Man stabbed in hand at Bronx station hopes Gov. Hochul's subway safety plan works

NEW YORK -- A man who was stabbed in the hand at a Bronx subway station told CBS New York on Thursday he hopes Gov. Kathy Hochul's new safety plan can make a difference.

The governor has assigned 750 National Guard members and 250 state and MTA police to check bags at the Penn Station turnstiles. It's the state's response to a 13% increase in subway crime compared to this time last year.

READ MORENational Guard stationed in NYC subway as officials bring back bag checks

Beneath a bandage are eight stitches on Alfredo Troche Jr.'s hand.

Police say he confronted two men harassing an elderly woman at the Pelham Parkway Station just before 1 a.m. on Thursday. Troche said they were trying to steal her purse.

"I just jumped on one of them, punched him in the face, got him in headlock, kicked his teeth in, and the other guy, I swung at him, but he got me with a boxcutter," Troche said.

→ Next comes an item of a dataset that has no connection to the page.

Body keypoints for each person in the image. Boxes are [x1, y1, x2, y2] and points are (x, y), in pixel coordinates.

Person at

The NYPD said those men ran away and then took off in a van.

Troche said he wrapped his hand in a t-shirt and walked away to look for a police officer.

Then, he said, he collapsed and called for an ambulance.

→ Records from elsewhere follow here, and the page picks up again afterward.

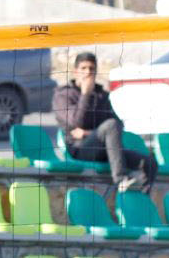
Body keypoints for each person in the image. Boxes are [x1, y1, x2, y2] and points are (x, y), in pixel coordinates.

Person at [52, 52, 154, 193]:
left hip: (106, 150)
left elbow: (118, 125)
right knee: (110, 125)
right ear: (75, 72)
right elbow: (76, 122)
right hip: (79, 149)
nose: (88, 72)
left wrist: (88, 133)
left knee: (149, 163)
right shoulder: (63, 95)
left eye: (91, 69)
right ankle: (120, 179)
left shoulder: (101, 96)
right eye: (83, 68)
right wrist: (85, 94)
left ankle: (140, 201)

"My adrenaline was so kicking in, I was just trying to save that lady, you understand?" Troche said. "So I wasn't even think about that I got cut. I just kept on moving, but I then I started seeing my hand was swollen and there was a lot of blood all over the place."

The attack happened just hours after the governor announced a new subway safety plan. MTA police officers were seen checking bags Thursday at Grand Central Terminal.

"We are looking at the main transit hubs, where the most people come to. We're going for volume," Hochul said.

Data analyzed by CBS New York Investigates shows many of the most-traveled stations are also where the most felony assaults happen. Times Square, Columbus Circle, and Penn Station, for example, were all in the top 10 in the last six years.

But many riders are just as concerned about stops with fewer people around.

"I wouldn't assume that where the National Guard is today, because they have been at the big stations, is where they are gonna be tomorrow," MTA Chairman and CEO Janno Lieber said. "We're not gonna say exactly where they're gonna be."

Troche said he hopes to see them at stops along the 2 line.

"She has to deploy, either National Guard ... it's an epidemic," Troche said.

The governor said police and National Guard members won't profile people and this is not stop and frisk. The New York Civil Liberties Union, on the other hand, says Hochul's plan will be used to profile and "accost" Black and brown New Yorkers.